Artikel 8 Eindoordeel van het resultaatgesprek

  • 1. De leidinggevende legt het eindoordeel van het resultaatgesprek vast in het gespreksformulier.

  • 2. De leidinggevende draagt zorg voor de motivering van het eindoordeel.

  • 3. Het eindoordeel van het resultaatgesprek wordt uiterlijk een week na het resultaatgesprek vastgelegd in het gespreksformulier en overhandigd aan de medewerker.

  • 4. De medewerker kan als hij het niet eens is met het eindoordeel van het resultaatgesprek en/of de hieraan ten grondslag liggende motivering zijn opmerkingen toevoegen aan het gespreksformulier.

  • 5. De leidinggevenden en de medewerker ondertekenen het gespreksformulier voor akkoord.

Artikel 9 Vaststelling van het eindoordeel van het resultaatgesprek

  • 1. De naasthogere leidinggevende stelt het eindoordeel van het resultaatgesprek vast uiterlijk twee weken na de accordering door de leidinggevende en de medewerker als bedoeld in artikel 8, lid 5.

  • 2. In geval van opmerkingen van de medewerker als bedoeld in artikel 8, lid 4 stelt de naasthogere leidinggevende het eindoordeel vast nadat door hem een gesprek heeft plaatsgevonden met de leidinggevende en de medewerker.

  • 3. De naasthogere leidinggevende deelt het door het vastgestelde eindoordeel van het resultaatgesprek in de vorm van een schriftelijk besluit mee aan de medewerker.

  • 4. De medewerker kan tegen het besluit tot vaststelling van het eindoordeel van het resultaatgesprek een bezwaar bij het college indienen conform het bepaalde in de Algemene wet bestuursrecht.

Artikel 10 Het jaargesprek

  • 1. Het jaargesprek wordt eenmaal per jaar gehouden tussen de leidinggevende en de medewerker.

  • 2. De datum en het tijdstip van het jaargesprek worden bepaald door de leidinggevende na overleg met de medewerker.

  • 3. Het jaargesprek kan ter beoordeling van de leidinggevende en de medewerker betrekking hebben op alle onderwerpen betreffende het functioneren, de werk-/competentieafspraken, de persoonlijke werkomstandigheden en de ontwikkeling van de medewerker.

  • 4. Het jaargesprek dient niet voor het vastleggen van een beslissing met rechtspositionele gevolgen.

  • 5. Het jaargesprek dient als grondslag voor de beslissing met rechtspositionele gevolgen betreffende het toekennen van de periodieke verhoging of een extra periodieke verhoging aan de medewerker.
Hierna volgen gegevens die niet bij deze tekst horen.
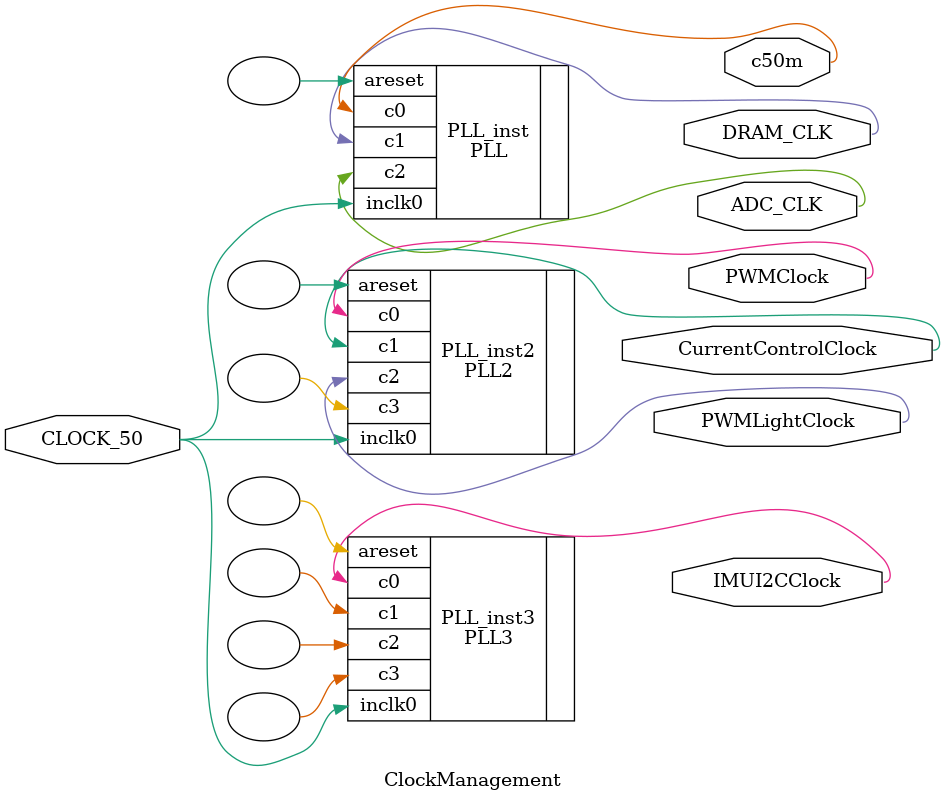
<source format=sv>
module ClockManagement(
	input 	CLOCK_50,
	
	output 	c50m,
	output 	DRAM_CLK,
	output 	ADC_CLK,
	output 	PWMClock,
	output 	CurrentControlClock,
	output 	PWMLightClock,
	output  IMUI2CClock
);

	PLL	PLL_inst (
		.areset ( ),
		.inclk0 (CLOCK_50),
		.c0 (c50m),
		.c1 (DRAM_CLK),
		.c2 (ADC_CLK),
	);

	PLL2 PLL_inst2 (
		.areset ( ),
		.inclk0 (CLOCK_50),
		.c0 (PWMClock),
		.c1 (CurrentControlClock),
		.c2 (PWMLightClock),
		.c3 ()
	);
	
	PLL3 PLL_inst3 (
		.areset ( ),
		.inclk0 (CLOCK_50),
		.c0 (IMUI2CClock),
		.c1 (),
		.c2 (),
		.c3 ()
	);
	
endmodule
</source>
In geval van het niet toekennen van de periodieke verhoging aan de medewerker dient ten minste zes maanden voor de datum van de periodieke verhoging het voornemen daartoe aan de medewerker te worden kenbaar gemaakt. De beslissing over het niet toekennen van de periodieke verhoging wordt vastgelegd in het gespreksformulier.
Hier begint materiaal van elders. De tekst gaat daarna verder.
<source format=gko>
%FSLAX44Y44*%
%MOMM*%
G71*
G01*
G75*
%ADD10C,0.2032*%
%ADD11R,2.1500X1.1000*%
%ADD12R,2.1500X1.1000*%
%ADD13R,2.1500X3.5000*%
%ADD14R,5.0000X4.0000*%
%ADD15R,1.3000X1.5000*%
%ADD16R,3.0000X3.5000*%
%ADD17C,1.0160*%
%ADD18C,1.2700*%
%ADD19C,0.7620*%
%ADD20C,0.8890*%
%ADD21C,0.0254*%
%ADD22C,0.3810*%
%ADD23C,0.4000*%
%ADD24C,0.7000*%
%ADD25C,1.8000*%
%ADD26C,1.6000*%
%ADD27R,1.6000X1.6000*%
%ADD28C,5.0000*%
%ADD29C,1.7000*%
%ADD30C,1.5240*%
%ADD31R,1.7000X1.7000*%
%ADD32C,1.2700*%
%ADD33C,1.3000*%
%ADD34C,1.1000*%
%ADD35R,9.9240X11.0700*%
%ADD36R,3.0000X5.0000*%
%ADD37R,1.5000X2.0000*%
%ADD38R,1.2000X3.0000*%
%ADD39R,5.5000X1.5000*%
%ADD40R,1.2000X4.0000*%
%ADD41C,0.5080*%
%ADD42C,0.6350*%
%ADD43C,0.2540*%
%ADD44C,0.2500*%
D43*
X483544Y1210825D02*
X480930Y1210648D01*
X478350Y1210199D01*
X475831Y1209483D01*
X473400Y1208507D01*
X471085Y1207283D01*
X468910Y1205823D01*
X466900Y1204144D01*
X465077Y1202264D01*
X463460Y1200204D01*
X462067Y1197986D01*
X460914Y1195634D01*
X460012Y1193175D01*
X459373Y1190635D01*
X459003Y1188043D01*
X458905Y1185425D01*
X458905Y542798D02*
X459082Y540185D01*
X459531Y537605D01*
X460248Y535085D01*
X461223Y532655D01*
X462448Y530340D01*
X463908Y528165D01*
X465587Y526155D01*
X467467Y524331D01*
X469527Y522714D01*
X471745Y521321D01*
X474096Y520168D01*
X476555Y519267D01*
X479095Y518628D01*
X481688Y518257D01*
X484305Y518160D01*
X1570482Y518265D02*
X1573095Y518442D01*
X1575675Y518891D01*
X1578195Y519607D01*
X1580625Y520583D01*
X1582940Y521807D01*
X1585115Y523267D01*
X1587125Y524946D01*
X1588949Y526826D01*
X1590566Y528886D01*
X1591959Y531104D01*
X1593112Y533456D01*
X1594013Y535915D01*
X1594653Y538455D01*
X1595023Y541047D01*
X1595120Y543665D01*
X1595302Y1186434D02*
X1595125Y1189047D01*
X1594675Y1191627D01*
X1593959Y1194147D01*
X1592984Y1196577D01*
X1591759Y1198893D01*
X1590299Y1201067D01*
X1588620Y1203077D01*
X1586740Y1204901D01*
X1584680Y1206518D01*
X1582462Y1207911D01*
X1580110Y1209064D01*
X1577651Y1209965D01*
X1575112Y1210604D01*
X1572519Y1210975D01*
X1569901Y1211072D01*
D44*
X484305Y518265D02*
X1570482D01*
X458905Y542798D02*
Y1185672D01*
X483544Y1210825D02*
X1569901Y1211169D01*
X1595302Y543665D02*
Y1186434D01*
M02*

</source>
  • 6. De medewerker kan zich in het jaargesprek doen bijstaan door een gespreksondersteuner.

  • 7. Het jaargesprek wordt door de leidinggevende vastgelegd in het gespreksformulier. Een afschrift van het gesprekformulier wordt toegezonden aan de medewerker.
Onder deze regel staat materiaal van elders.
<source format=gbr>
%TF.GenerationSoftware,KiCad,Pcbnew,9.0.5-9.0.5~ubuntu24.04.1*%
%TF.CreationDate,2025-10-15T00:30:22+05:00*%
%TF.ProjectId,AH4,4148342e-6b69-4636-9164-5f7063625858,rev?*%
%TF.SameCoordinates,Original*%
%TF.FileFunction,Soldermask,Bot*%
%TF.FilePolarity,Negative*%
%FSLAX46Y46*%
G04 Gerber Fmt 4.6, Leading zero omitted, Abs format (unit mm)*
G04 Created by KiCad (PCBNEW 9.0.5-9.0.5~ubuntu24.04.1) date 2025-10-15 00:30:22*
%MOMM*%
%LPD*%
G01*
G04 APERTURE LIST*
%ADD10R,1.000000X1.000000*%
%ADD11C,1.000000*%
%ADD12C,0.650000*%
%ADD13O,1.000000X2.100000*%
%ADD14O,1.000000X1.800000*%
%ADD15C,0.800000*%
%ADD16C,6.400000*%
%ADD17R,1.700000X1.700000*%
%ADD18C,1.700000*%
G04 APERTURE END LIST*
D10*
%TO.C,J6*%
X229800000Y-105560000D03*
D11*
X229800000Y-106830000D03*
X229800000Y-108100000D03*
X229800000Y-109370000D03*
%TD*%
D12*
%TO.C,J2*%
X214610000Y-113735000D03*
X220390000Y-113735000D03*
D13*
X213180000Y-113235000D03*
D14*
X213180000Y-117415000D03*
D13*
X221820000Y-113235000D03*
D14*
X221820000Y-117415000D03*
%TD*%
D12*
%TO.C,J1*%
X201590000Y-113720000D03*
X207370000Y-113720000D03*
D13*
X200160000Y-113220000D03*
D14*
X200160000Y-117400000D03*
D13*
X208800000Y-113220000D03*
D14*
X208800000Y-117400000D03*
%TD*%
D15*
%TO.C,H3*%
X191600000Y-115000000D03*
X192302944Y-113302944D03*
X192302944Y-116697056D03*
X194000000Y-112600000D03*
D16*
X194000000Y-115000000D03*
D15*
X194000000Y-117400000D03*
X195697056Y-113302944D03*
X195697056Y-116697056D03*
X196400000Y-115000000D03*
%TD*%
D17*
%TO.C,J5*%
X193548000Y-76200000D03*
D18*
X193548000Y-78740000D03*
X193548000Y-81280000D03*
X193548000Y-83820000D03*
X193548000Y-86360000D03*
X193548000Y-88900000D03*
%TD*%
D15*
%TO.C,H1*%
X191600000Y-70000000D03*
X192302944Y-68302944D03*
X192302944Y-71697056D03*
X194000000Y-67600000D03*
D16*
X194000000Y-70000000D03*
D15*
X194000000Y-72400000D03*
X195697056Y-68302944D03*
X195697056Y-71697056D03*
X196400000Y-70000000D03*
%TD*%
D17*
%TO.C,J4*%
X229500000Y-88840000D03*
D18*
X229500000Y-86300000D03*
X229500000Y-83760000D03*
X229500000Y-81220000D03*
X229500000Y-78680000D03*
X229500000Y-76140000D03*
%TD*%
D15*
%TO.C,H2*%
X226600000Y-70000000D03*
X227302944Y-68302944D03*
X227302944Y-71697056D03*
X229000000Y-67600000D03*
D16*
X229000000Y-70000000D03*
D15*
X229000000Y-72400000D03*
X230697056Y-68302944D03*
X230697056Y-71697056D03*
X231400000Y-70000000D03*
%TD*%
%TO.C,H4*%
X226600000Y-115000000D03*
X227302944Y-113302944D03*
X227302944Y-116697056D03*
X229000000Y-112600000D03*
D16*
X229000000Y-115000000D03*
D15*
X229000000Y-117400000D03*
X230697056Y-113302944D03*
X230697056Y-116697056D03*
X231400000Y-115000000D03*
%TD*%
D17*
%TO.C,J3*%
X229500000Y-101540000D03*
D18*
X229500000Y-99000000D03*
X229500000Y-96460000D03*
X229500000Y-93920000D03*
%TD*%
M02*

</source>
Artikel 11 Hardheidsclausule

In de gevallen waarin de onderhavige regeling niet of niet in voldoende mate voorziet beslist het college.

Artikel 12 Citeertitel

Deze regeling kan worden aangehaald als Regeling Gesprekkencyclus en Jaargesprek 2016.

Artikel 13 Inwerkingtreding

  • 1.

    De onderhavige regeling treedt in werking de dag na zijn publicatie.

  • 2.

    Met ingang van de in lid 1 van dit artikel bedoelde datum is de Regeling Gesprekkencyclus gemeente Capelle aan den IJssel 2014 ingetrokken.

Ondertekening

Capelle aan den IJssel, 8 november 2016.